Tarefas -
[1] Por favor, responda com base no texto sobre as urnas eletrônicas:
(a) Qual é o nome do software que o hacker descobriu no sistema das urnas?
(b) Qual partido a advogada Maria Aparecida Cortiz representava no TSE?
(c) Por quem a petição com as denúncias foi arquivada?
[2] Reproduza o trecho do texto sobre as urnas eletrônicas entre "As denúncias de" e "próprios nos impõem.", inclusive.

___ Texto fornecido ___

Jornal GGN - Há menos de três meses, um jovem hacker
recém formado pela Universidade de Brasília acessou o sistema das urnas
eletrônicas no TSE e descobriu, entre 90 mil arquivos, um software que
possibilita a instalação de programas fraudados: o “Inserator CPT”. A ação foi planejada pela
CMind (Comitê Multidisciplinar Independente), formado por especialistas em
tecnologia.
A advogada Maria Aparecida Cortiz, que participa do
grupo, articulou a estratégia dentro do Tribunal Superior Eleitoral, representando
o PDT, depois que o presidente da Corte Dias Toffolli anunciou que não abriria
edital para testes nas urnas das eleições 2014. “Não vai fazer teste? Então
vamos por um hacker lá dentro para descobrir o que tem de errado”, disse em
entrevista ao GGN.
Cortiz descobriu outra brecha no sistema:
além do Inserator, o programa comandado pela empresa Módulo
Security S/A – conforme relato do GGN a única proprietária do serviço por 13 anos com
contratos irregulares – é transmitido de Brasília para os estados por meio da
insegura rede da Internet.
As denúncias de irregularidades foram enviadas ao TSE
em uma petição. Entretanto, a petição não virou processo e foi arquivada por um
juiz da Secretaria de Informática. Além da omissão do próprio ministro Dias
Toffoli, a advogada ainda denuncia o desaparecimento de quatro páginas do
documento. “É o crime perfeito. O réu julga suas próprias ações”, conclui.
Leia a
entrevista completa:
GGN: Como seria fazer uma auditoria
preventiva para evitar as fraudes eleitorais?
O problema do TSE é a concentração do poder. Para
fazer uma auditoria, temos os limitadores que eles próprios nos impõem.
Uma auditoria no software é inócua, porque é muito
cara, muito demorada e existem sempre as cotas do fundo. E a gente não
conseguiria ter certeza que tudo o que a gente pediu seria implementado e que estaria
sendo usado no dia da votação.

___ Material extraído ___

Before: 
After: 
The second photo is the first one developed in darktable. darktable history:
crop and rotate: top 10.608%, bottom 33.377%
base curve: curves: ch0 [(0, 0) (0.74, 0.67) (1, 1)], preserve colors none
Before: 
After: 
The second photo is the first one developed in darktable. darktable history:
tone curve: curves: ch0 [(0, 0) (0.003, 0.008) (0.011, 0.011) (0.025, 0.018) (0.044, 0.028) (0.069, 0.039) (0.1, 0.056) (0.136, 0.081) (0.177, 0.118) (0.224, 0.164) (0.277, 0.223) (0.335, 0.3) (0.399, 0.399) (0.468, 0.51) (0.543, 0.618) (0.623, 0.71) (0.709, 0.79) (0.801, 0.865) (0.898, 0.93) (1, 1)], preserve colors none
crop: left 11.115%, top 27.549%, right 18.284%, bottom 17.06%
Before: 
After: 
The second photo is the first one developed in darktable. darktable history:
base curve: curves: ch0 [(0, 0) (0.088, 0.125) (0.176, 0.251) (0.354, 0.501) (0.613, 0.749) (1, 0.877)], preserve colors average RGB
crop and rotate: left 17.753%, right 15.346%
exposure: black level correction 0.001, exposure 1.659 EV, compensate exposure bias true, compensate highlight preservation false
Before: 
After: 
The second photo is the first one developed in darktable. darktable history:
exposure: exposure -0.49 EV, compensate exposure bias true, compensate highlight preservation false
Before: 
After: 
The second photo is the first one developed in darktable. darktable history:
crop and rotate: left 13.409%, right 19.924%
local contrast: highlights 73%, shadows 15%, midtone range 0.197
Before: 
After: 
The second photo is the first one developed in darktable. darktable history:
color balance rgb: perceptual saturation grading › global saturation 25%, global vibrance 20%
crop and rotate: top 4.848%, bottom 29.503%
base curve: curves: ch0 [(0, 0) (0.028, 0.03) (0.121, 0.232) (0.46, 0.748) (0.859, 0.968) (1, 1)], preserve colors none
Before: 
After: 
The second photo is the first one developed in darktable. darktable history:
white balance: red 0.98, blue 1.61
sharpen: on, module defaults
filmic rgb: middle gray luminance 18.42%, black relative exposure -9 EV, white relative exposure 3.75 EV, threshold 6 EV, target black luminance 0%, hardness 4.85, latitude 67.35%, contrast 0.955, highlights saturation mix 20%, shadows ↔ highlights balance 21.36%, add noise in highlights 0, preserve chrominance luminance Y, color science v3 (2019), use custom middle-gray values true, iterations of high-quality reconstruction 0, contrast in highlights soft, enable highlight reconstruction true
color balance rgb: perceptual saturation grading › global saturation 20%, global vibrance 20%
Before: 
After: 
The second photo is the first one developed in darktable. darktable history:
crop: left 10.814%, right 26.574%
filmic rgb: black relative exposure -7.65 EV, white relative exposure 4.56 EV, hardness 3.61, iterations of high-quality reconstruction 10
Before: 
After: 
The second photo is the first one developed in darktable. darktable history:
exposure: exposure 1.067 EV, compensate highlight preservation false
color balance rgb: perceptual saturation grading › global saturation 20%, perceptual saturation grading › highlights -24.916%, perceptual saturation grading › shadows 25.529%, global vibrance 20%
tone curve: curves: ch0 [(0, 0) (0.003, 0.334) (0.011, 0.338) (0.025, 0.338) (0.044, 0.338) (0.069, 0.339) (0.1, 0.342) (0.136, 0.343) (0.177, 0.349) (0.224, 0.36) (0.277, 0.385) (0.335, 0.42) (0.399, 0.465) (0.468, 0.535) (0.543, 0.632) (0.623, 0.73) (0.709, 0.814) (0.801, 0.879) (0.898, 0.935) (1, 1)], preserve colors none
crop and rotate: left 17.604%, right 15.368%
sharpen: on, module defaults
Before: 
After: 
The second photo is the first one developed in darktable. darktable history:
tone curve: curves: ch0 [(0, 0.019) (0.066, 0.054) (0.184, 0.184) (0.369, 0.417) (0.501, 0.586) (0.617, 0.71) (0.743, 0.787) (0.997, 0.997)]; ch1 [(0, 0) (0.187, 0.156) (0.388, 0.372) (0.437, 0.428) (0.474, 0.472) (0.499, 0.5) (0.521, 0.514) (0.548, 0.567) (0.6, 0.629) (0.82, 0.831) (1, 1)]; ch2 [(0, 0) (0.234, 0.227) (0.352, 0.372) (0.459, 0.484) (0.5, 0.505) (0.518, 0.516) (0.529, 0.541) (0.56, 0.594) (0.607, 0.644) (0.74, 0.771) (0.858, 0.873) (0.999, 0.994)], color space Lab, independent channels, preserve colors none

___

Respostas -
[1]
(a) Inserator CPT.
(b) O PDT.
(c) Por um juiz da Secretaria de Informática.

[2]
As denúncias de irregularidades foram enviadas ao TSE
em uma petição. Entretanto, a petição não virou processo e foi arquivada por um
juiz da Secretaria de Informática. Além da omissão do próprio ministro Dias
Toffoli, a advogada ainda denuncia o desaparecimento de quatro páginas do
documento. “É o crime perfeito. O réu julga suas próprias ações”, conclui.
Leia a
entrevista completa:
GGN: Como seria fazer uma auditoria
preventiva para evitar as fraudes eleitorais?
O problema do TSE é a concentração do poder. Para
fazer uma auditoria, temos os limitadores que eles próprios nos impõem.